**Что сделать A**:
Ответьте по тексту о Филоне Александрийском:
(i) Чьими выучениками названы Платон и Аристотель?
(ii) Каким человеком, кроме того что он был образованным и культурным, описан Филон?
(iii) В каком своём сочинении Гегель описывает сущность мышления?

Предпочитают спрашивать: как «примирить» истины Сократа и греческого симпозиона
с истинами Авраама и Иова. Задолго до того, как Библия стала проникать к
европейским народам, этот вопрос был так поставлен Филоном Александрийским. И
был им разрешен в том смысле, что Библия не только не находится в противоречии с
греческой философией, но что все, чему греки учили, было ими почерпнуто из
Св. Писания. Платон и Аристотель – только выученики Авраама, Иова,
псалмопевцев и пророков (апостолов тогда еще не было)[ii].
Сам по себе Филон не
был ни крупным философом, ни вообще очень выдающимся человеком. Он был
образованным, культурным, благочестивым и очень преданным вере отцов своих
иудеем. Но история, когда ей нужно, умеет использовать посредственных и даже
ничтожных людей для выполнения самых грандиозных замыслов своих. Идее Филона об
отношении Библии к греческой мудрости суждено было сыграть огромную историческую
роль. После Филона никто уже не решался принимать Библию такой, какой она была
на самом деле; все стремились видеть в ней своеобразное выражение греческой
мудрости. У Гегеля в «Философии религии» мы читаем: «В философии религия
получает свое оправдание от мыслящего сознания. Мышление есть абсолютный судья,
пред которым содержание (религии) должно оправдать и объяснить себя». Так именно
уже думал, за две тысячи лет до Гегеля, Филон. Он не «мирил» Св. Писания с
греческой мыслью, – он его оправдывал пред ней. И, конечно, не мог этого сделать
иначе, как предварительно «истолковав» Библию так, как это нужно было, чтоб
добыть искомые оправдания и объяснения. Тот же Гегель, описывая в своей «Логике»
сущность мышления, заявляет: «Когда я мыслю, я отрекаюсь от всех своих
субъективных особенностей, углубляюсь в самое вещь и дурно мыслю, если я
прибавляю хоть что-нибудь от себя»[iii]. Когда Филон толковал Библию под
руководством греческих философов, – он тогда стремился заставить авторов
библейских повествований и даже Того, от имени которого эти повествования
велись, отречься от всех субъективных особенностей. В этом смысле Филон стоял
уже вполне на уровне образованности Гегеля. Филон воспитался на греческих
философах и твердо усвоил себе мысль, что не только языческие боги, но и Бог
Св. Писания стоит под истиной, которая только тогда открывается мыслящему
существу, если оно всецело отречется от себя и погрузится в вещь. После Сократа
уже никто иначе не мог, не должен был думать. Миссия, возложенная историей на
Филона, состояла в том, чтобы доказать людям, что Библия не противоречит и не
вправе противоречить нашему естественному мышлению.

**Что сделать B**: Перепишите записи от самого начала до строки с «seats would obviously» включительно, заменив «Chef Mimi» на «Chef Mia». Всё прочее оставьте без изменений.

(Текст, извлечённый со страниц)
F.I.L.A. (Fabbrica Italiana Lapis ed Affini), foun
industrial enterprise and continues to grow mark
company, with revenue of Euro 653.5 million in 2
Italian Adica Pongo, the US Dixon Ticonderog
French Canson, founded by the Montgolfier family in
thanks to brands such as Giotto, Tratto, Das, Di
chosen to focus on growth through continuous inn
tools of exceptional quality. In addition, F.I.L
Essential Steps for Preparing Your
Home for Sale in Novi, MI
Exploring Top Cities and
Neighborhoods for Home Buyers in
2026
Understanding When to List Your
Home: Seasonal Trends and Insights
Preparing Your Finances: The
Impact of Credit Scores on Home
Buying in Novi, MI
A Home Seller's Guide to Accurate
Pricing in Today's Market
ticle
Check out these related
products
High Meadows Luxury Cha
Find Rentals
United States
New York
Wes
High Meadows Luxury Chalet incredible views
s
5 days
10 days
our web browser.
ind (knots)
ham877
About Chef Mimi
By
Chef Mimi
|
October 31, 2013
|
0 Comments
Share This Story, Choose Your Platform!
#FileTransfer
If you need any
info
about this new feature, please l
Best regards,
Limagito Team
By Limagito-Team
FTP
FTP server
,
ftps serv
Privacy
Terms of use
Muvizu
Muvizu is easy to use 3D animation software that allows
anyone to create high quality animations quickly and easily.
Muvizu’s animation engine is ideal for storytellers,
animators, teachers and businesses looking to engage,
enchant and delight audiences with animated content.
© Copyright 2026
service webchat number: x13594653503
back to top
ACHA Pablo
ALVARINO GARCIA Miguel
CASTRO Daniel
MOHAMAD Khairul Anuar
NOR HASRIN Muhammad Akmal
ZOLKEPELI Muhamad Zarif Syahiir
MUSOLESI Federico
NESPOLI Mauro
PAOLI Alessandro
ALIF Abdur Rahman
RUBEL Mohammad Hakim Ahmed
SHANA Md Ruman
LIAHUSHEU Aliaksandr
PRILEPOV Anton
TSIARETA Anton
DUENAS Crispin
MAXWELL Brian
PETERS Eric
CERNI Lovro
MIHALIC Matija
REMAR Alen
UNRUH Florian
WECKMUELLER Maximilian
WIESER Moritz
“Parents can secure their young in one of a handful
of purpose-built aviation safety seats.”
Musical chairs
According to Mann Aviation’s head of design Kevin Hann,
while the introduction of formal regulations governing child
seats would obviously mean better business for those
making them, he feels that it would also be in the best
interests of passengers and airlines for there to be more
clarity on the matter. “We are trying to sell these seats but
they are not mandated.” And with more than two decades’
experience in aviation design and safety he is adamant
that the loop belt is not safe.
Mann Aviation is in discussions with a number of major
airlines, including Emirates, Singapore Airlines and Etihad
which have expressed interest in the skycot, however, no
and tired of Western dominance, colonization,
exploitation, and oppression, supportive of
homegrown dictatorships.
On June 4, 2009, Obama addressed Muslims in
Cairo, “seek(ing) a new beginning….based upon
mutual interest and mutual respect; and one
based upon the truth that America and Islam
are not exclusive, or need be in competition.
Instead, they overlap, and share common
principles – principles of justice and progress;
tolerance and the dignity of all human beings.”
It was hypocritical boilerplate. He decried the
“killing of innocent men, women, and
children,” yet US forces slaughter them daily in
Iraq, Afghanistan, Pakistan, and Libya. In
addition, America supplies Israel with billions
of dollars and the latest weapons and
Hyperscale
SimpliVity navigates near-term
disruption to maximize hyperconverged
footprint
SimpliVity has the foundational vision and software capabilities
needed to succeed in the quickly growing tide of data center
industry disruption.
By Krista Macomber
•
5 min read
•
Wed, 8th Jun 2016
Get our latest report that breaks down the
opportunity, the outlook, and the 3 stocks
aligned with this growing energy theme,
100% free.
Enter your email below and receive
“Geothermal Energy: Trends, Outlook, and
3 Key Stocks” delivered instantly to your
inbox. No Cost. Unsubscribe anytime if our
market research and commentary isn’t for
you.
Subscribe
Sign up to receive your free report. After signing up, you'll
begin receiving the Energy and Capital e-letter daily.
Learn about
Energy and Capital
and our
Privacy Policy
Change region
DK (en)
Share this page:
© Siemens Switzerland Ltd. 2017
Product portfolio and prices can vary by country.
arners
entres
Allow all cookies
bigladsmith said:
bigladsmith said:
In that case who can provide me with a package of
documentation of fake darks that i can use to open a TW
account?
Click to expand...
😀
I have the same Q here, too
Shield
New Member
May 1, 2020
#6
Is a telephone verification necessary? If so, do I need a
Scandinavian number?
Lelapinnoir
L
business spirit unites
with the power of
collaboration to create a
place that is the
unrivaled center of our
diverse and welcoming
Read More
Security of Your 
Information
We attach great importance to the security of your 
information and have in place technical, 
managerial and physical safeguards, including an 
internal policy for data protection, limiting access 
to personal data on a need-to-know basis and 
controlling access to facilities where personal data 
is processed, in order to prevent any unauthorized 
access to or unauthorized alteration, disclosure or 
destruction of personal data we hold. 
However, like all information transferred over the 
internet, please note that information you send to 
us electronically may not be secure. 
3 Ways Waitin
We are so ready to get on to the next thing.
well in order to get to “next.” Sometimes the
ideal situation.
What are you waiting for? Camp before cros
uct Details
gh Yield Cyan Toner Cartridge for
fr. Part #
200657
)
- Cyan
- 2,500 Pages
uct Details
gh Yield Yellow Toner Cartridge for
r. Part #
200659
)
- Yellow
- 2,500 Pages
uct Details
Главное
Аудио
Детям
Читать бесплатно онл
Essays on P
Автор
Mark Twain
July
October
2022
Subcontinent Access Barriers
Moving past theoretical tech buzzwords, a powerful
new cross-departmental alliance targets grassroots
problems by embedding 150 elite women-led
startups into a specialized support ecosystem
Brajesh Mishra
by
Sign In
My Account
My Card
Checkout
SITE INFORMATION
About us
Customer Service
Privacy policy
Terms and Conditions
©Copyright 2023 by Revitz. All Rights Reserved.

**Ответ A**:
(i) Авраама, Иова, псалмопевцев и пророков.
(ii) Благочестивым и очень преданным вере отцов своих иудеем.
(iii) В «Логике».

**Ответ B**:
F.I.L.A. (Fabbrica Italiana Lapis ed Affini), foun
industrial enterprise and continues to grow mark
company, with revenue of Euro 653.5 million in 2
Italian Adica Pongo, the US Dixon Ticonderog
French Canson, founded by the Montgolfier family in
thanks to brands such as Giotto, Tratto, Das, Di
chosen to focus on growth through continuous inn
tools of exceptional quality. In addition, F.I.L
Essential Steps for Preparing Your
Home for Sale in Novi, MI
Exploring Top Cities and
Neighborhoods for Home Buyers in
2026
Understanding When to List Your
Home: Seasonal Trends and Insights
Preparing Your Finances: The
Impact of Credit Scores on Home
Buying in Novi, MI
A Home Seller's Guide to Accurate
Pricing in Today's Market
ticle
Check out these related
products
High Meadows Luxury Cha
Find Rentals
United States
New York
Wes
High Meadows Luxury Chalet incredible views
s
5 days
10 days
our web browser.
ind (knots)
ham877
About Chef Mia
By
Chef Mia
|
October 31, 2013
|
0 Comments
Share This Story, Choose Your Platform!
#FileTransfer
If you need any
info
about this new feature, please l
Best regards,
Limagito Team
By Limagito-Team
FTP
FTP server
,
ftps serv
Privacy
Terms of use
Muvizu
Muvizu is easy to use 3D animation software that allows
anyone to create high quality animations quickly and easily.
Muvizu’s animation engine is ideal for storytellers,
animators, teachers and businesses looking to engage,
enchant and delight audiences with animated content.
© Copyright 2026
service webchat number: x13594653503
back to top
ACHA Pablo
ALVARINO GARCIA Miguel
CASTRO Daniel
MOHAMAD Khairul Anuar
NOR HASRIN Muhammad Akmal
ZOLKEPELI Muhamad Zarif Syahiir
MUSOLESI Federico
NESPOLI Mauro
PAOLI Alessandro
ALIF Abdur Rahman
RUBEL Mohammad Hakim Ahmed
SHANA Md Ruman
LIAHUSHEU Aliaksandr
PRILEPOV Anton
TSIARETA Anton
DUENAS Crispin
MAXWELL Brian
PETERS Eric
CERNI Lovro
MIHALIC Matija
REMAR Alen
UNRUH Florian
WECKMUELLER Maximilian
WIESER Moritz
“Parents can secure their young in one of a handful
of purpose-built aviation safety seats.”
Musical chairs
According to Mann Aviation’s head of design Kevin Hann,
while the introduction of formal regulations governing child
seats would obviously mean better business for those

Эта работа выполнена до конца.